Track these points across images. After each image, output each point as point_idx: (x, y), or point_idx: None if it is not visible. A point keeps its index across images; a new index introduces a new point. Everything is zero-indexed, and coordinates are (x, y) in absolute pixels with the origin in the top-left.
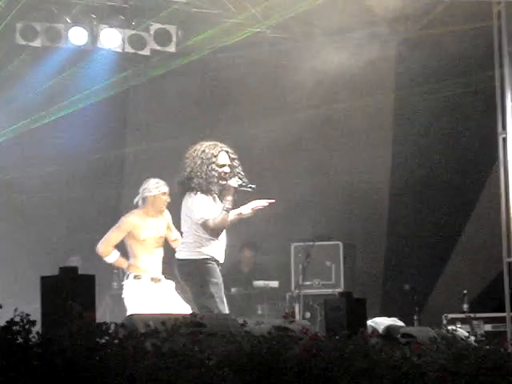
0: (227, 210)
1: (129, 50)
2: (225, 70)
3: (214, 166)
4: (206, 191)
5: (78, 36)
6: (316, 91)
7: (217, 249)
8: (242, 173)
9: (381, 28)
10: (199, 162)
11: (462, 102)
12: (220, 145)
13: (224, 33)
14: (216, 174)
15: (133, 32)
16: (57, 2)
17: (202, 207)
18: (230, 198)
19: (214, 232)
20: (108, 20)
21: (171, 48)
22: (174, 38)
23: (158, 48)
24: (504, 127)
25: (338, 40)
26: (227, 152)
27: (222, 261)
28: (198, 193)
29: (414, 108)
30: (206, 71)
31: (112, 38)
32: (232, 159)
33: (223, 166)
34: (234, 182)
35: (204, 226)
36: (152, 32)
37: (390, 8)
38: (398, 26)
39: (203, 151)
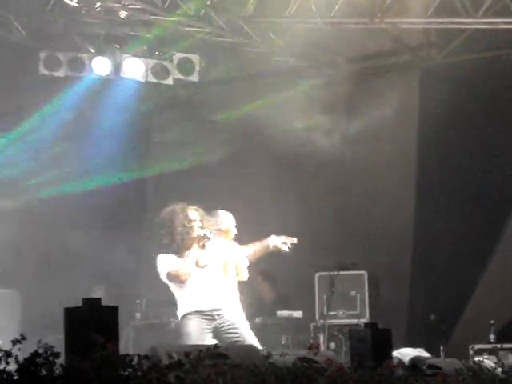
0: None
1: (152, 79)
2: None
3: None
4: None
5: (101, 66)
6: (341, 118)
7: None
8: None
9: (405, 56)
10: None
11: (486, 130)
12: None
13: (247, 62)
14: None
15: (156, 61)
16: (80, 32)
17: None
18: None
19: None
20: (131, 50)
21: (194, 77)
22: (197, 68)
23: (181, 77)
24: None
25: (360, 68)
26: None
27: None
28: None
29: (438, 136)
30: (230, 98)
31: (135, 68)
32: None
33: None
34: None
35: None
36: (175, 61)
37: (414, 36)
38: (422, 53)
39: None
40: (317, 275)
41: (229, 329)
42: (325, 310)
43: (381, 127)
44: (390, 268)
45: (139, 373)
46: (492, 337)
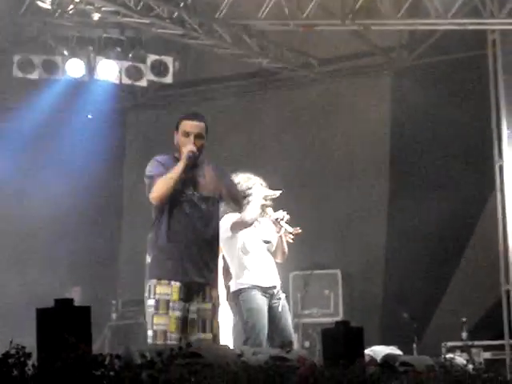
0: None
1: (126, 81)
2: (222, 100)
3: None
4: None
5: (75, 68)
6: (313, 121)
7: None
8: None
9: (377, 57)
10: None
11: (458, 131)
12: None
13: (221, 64)
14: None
15: (130, 63)
16: (54, 34)
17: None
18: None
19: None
20: (105, 52)
21: (168, 79)
22: (171, 69)
23: (155, 79)
24: (500, 155)
25: (333, 69)
26: (261, 185)
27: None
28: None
29: (410, 137)
30: (205, 100)
31: (109, 70)
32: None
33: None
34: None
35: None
36: (149, 63)
37: (386, 37)
38: (394, 55)
39: (238, 183)
40: (291, 275)
41: (281, 310)
42: (299, 309)
43: (353, 128)
44: (363, 267)
45: (112, 372)
46: (464, 334)
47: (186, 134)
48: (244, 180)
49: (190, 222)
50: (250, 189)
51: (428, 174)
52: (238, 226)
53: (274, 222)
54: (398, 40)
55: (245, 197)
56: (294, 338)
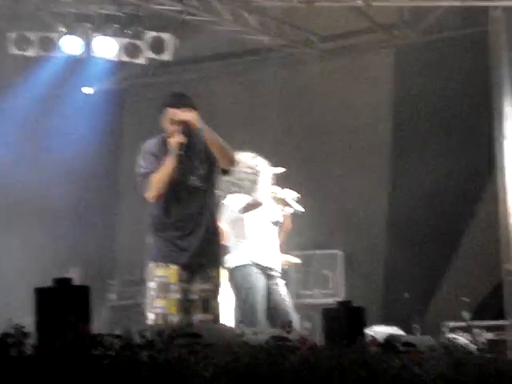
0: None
1: (124, 58)
2: (222, 78)
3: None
4: None
5: (72, 45)
6: (314, 98)
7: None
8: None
9: (378, 34)
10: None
11: (460, 108)
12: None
13: (220, 41)
14: None
15: (127, 40)
16: (50, 11)
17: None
18: None
19: None
20: (102, 29)
21: (166, 56)
22: (169, 46)
23: (153, 56)
24: (501, 133)
25: (334, 46)
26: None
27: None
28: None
29: (413, 115)
30: (205, 78)
31: (106, 47)
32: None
33: None
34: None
35: None
36: (147, 40)
37: (388, 14)
38: (396, 32)
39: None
40: (291, 255)
41: (281, 292)
42: (300, 289)
43: (355, 105)
44: (364, 247)
45: (111, 352)
46: (466, 314)
47: (173, 123)
48: (248, 158)
49: (187, 204)
50: (256, 167)
51: (430, 153)
52: (250, 208)
53: (281, 201)
54: (399, 17)
55: (254, 176)
56: (296, 319)
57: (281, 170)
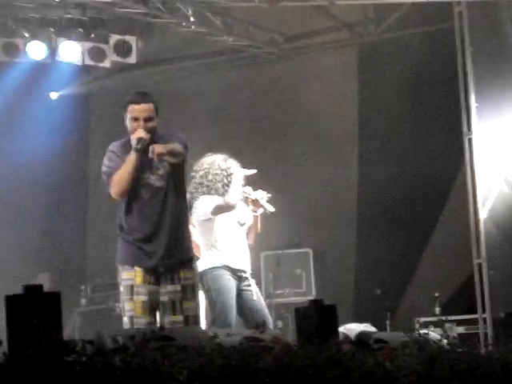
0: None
1: (89, 62)
2: (188, 79)
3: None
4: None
5: (36, 50)
6: (281, 98)
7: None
8: None
9: (342, 33)
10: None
11: (426, 104)
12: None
13: (185, 42)
14: None
15: (92, 44)
16: (14, 16)
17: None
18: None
19: None
20: (66, 33)
21: (131, 59)
22: (134, 49)
23: (119, 59)
24: (469, 128)
25: (299, 46)
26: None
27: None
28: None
29: (379, 112)
30: (169, 81)
31: (71, 51)
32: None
33: None
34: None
35: None
36: (111, 44)
37: (351, 12)
38: (359, 29)
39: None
40: (262, 254)
41: (253, 293)
42: (271, 289)
43: (321, 103)
44: (334, 245)
45: (84, 358)
46: (437, 309)
47: (135, 119)
48: (221, 160)
49: (150, 206)
50: (229, 169)
51: (397, 149)
52: (221, 210)
53: (253, 202)
54: (363, 14)
55: (226, 178)
56: (270, 319)
57: (253, 171)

* WHAT IS NEEDED: Whatever pictures the entries contain, omit them, and write the rest out exactly.

* ANSWER SECTION:
Track these points across images. After each image, output each point as point_idx: (x, y), or point_idx: None if it is not visible. A point keeps its index across images; a new index introduces a new point. Everything is zero-indexed, and coordinates are (x, y) in absolute pixels with the origin in the top-left.
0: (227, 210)
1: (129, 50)
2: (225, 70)
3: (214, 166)
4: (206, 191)
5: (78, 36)
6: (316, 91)
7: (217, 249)
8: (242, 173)
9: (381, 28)
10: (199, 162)
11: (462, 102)
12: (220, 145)
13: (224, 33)
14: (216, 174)
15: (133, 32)
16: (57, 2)
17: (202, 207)
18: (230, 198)
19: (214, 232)
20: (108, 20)
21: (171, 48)
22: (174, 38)
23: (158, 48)
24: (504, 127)
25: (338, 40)
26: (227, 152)
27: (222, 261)
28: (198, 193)
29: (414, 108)
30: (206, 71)
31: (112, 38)
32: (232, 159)
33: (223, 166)
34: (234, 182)
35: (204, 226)
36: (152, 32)
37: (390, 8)
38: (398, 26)
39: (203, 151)
0: None
1: (152, 79)
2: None
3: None
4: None
5: (101, 66)
6: (341, 118)
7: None
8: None
9: (405, 56)
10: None
11: (486, 130)
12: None
13: (247, 62)
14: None
15: (156, 61)
16: (80, 32)
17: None
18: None
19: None
20: (131, 50)
21: (194, 77)
22: (197, 68)
23: (181, 77)
24: None
25: (360, 68)
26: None
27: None
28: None
29: (438, 136)
30: (230, 98)
31: (135, 68)
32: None
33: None
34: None
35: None
36: (175, 61)
37: (414, 36)
38: (422, 53)
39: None
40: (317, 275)
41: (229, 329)
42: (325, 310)
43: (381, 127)
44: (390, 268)
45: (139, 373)
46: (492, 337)
0: None
1: (126, 81)
2: (222, 100)
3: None
4: None
5: (75, 68)
6: (313, 121)
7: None
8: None
9: (377, 57)
10: None
11: (458, 131)
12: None
13: (221, 64)
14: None
15: (130, 63)
16: (54, 34)
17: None
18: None
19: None
20: (105, 52)
21: (168, 79)
22: (171, 69)
23: (155, 79)
24: (500, 155)
25: (333, 69)
26: (261, 185)
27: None
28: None
29: (410, 137)
30: (205, 100)
31: (109, 70)
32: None
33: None
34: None
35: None
36: (149, 63)
37: (386, 37)
38: (394, 55)
39: (238, 183)
40: (291, 275)
41: (281, 310)
42: (299, 309)
43: (353, 128)
44: (363, 267)
45: (112, 372)
46: (464, 334)
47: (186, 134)
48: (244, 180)
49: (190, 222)
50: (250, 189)
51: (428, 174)
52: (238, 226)
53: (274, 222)
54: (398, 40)
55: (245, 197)
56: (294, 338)
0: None
1: (124, 58)
2: (222, 78)
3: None
4: None
5: (72, 45)
6: (314, 98)
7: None
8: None
9: (378, 34)
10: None
11: (460, 108)
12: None
13: (220, 41)
14: None
15: (127, 40)
16: (50, 11)
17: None
18: None
19: None
20: (102, 29)
21: (166, 56)
22: (169, 46)
23: (153, 56)
24: (501, 133)
25: (334, 46)
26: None
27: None
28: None
29: (413, 115)
30: (205, 78)
31: (106, 47)
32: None
33: None
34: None
35: None
36: (147, 40)
37: (388, 14)
38: (396, 32)
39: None
40: (291, 255)
41: (281, 292)
42: (300, 289)
43: (355, 105)
44: (364, 247)
45: (111, 352)
46: (466, 314)
47: (173, 123)
48: (248, 158)
49: (187, 204)
50: (256, 167)
51: (430, 153)
52: (250, 208)
53: (281, 201)
54: (399, 17)
55: (254, 176)
56: (296, 319)
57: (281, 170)
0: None
1: (89, 62)
2: (188, 79)
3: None
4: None
5: (36, 50)
6: (281, 98)
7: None
8: None
9: (342, 33)
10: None
11: (426, 104)
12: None
13: (185, 42)
14: None
15: (92, 44)
16: (14, 16)
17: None
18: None
19: None
20: (66, 33)
21: (131, 59)
22: (134, 49)
23: (119, 59)
24: (469, 128)
25: (299, 46)
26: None
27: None
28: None
29: (379, 112)
30: (169, 81)
31: (71, 51)
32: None
33: None
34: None
35: None
36: (111, 44)
37: (351, 12)
38: (359, 29)
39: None
40: (262, 254)
41: (253, 293)
42: (271, 289)
43: (321, 103)
44: (334, 245)
45: (84, 358)
46: (437, 309)
47: (135, 119)
48: (221, 160)
49: (150, 206)
50: (229, 169)
51: (397, 149)
52: (221, 210)
53: (253, 202)
54: (363, 14)
55: (226, 178)
56: (270, 319)
57: (253, 171)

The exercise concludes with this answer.